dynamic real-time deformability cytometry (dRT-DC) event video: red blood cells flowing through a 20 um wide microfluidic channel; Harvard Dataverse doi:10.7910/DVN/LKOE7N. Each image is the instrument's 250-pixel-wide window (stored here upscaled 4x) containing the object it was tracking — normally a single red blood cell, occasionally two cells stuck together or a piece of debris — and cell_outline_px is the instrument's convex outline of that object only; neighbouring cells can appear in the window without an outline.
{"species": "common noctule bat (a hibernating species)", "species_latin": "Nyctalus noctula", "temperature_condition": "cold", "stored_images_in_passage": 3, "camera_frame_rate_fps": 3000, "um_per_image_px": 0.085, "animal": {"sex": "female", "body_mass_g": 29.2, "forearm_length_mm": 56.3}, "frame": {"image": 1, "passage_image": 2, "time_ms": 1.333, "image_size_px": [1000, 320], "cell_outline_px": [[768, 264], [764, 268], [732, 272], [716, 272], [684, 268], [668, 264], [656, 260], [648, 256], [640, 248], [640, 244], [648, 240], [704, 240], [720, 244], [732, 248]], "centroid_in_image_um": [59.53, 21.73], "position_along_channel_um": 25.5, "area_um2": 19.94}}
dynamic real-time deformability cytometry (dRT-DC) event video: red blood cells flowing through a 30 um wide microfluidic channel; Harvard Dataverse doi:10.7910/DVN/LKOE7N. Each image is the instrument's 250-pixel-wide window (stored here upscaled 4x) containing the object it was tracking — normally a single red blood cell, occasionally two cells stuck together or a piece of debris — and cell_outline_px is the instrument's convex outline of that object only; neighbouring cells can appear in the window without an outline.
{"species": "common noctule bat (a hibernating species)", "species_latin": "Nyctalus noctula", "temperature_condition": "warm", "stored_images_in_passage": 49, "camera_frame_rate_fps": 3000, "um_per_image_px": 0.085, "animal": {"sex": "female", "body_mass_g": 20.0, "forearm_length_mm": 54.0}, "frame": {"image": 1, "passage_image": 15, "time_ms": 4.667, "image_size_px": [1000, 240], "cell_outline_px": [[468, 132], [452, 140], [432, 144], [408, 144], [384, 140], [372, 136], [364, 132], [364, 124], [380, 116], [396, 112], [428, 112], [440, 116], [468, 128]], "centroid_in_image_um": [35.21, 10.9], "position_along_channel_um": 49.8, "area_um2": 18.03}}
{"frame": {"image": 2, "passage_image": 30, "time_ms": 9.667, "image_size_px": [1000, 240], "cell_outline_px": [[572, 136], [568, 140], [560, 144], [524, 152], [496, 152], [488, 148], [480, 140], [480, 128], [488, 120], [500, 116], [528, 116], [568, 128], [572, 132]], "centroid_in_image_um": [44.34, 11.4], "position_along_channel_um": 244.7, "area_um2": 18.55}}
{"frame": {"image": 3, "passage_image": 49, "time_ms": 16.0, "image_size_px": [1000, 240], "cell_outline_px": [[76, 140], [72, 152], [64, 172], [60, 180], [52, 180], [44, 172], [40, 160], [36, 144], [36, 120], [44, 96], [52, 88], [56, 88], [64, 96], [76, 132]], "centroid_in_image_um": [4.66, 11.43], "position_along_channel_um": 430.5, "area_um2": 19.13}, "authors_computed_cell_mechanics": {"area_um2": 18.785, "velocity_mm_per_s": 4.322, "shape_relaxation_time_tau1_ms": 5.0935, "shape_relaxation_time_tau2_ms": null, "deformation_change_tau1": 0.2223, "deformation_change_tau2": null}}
—————
### What you are asked to do
Reproduce the data in its entirety, matching each character.

### Task output
dynamic real-time deformability cytometry (dRT-DC) event video: red blood cells flowing through a 20 um wide microfluidic channel; Harvard Dataverse doi:10.7910/DVN/LKOE7N. Each image is the instrument's 250-pixel-wide window (stored here upscaled 4x) containing the object it was tracking — normally a single red blood cell, occasionally two cells stuck together or a piece of debris — and cell_outline_px is the instrument's convex outline of that object only; neighbouring cells can appear in the window without an outline.
{"species": "common noctule bat (a hibernating species)", "species_latin": "Nyctalus noctula", "temperature_condition": "cold", "stored_images_in_passage": 3, "camera_frame_rate_fps": 3000, "um_per_image_px": 0.085, "animal": {"sex": "female", "body_mass_g": 29.2, "forearm_length_mm": 56.3}, "frame": {"image": 1, "passage_image": 2, "time_ms": 1.333, "image_size_px": [1000, 320], "cell_outline_px": [[768, 264], [764, 268], [732, 272], [716, 272], [684, 268], [668, 264], [656, 260], [648, 256], [640, 248], [640, 244], [648, 240], [704, 240], [720, 244], [732, 248]], "centroid_in_image_um": [59.53, 21.73], "position_along_channel_um": 25.5, "area_um2": 19.94}}
dynamic real-time deformability cytometry (dRT-DC) event video: red blood cells flowing through a 30 um wide microfluidic channel; Harvard Dataverse doi:10.7910/DVN/LKOE7N. Each image is the instrument's 250-pixel-wide window (stored here upscaled 4x) containing the object it was tracking — normally a single red blood cell, occasionally two cells stuck together or a piece of debris — and cell_outline_px is the instrument's convex outline of that object only; neighbouring cells can appear in the window without an outline.
{"species": "common noctule bat (a hibernating species)", "species_latin": "Nyctalus noctula", "temperature_condition": "warm", "stored_images_in_passage": 49, "camera_frame_rate_fps": 3000, "um_per_image_px": 0.085, "animal": {"sex": "female", "body_mass_g": 20.0, "forearm_length_mm": 54.0}, "frame": {"image": 1, "passage_image": 15, "time_ms": 4.667, "image_size_px": [1000, 240], "cell_outline_px": [[468, 132], [452, 140], [432, 144], [408, 144], [384, 140], [372, 136], [364, 132], [364, 124], [380, 116], [396, 112], [428, 112], [440, 116], [468, 128]], "centroid_in_image_um": [35.21, 10.9], "position_along_channel_um": 49.8, "area_um2": 18.03}}
{"frame": {"image": 2, "passage_image": 30, "time_ms": 9.667, "image_size_px": [1000, 240], "cell_outline_px": [[572, 136], [568, 140], [560, 144], [524, 152], [496, 152], [488, 148], [480, 140], [480, 128], [488, 120], [500, 116], [528, 116], [568, 128], [572, 132]], "centroid_in_image_um": [44.34, 11.4], "position_along_channel_um": 244.7, "area_um2": 18.55}}
{"frame": {"image": 3, "passage_image": 49, "time_ms": 16.0, "image_size_px": [1000, 240], "cell_outline_px": [[76, 140], [72, 152], [64, 172], [60, 180], [52, 180], [44, 172], [40, 160], [36, 144], [36, 120], [44, 96], [52, 88], [56, 88], [64, 96], [76, 132]], "centroid_in_image_um": [4.66, 11.43], "position_along_channel_um": 430.5, "area_um2": 19.13}, "authors_computed_cell_mechanics": {"area_um2": 18.785, "velocity_mm_per_s": 4.322, "shape_relaxation_time_tau1_ms": 5.0935, "shape_relaxation_time_tau2_ms": null, "deformation_change_tau1": 0.2223, "deformation_change_tau2": null}}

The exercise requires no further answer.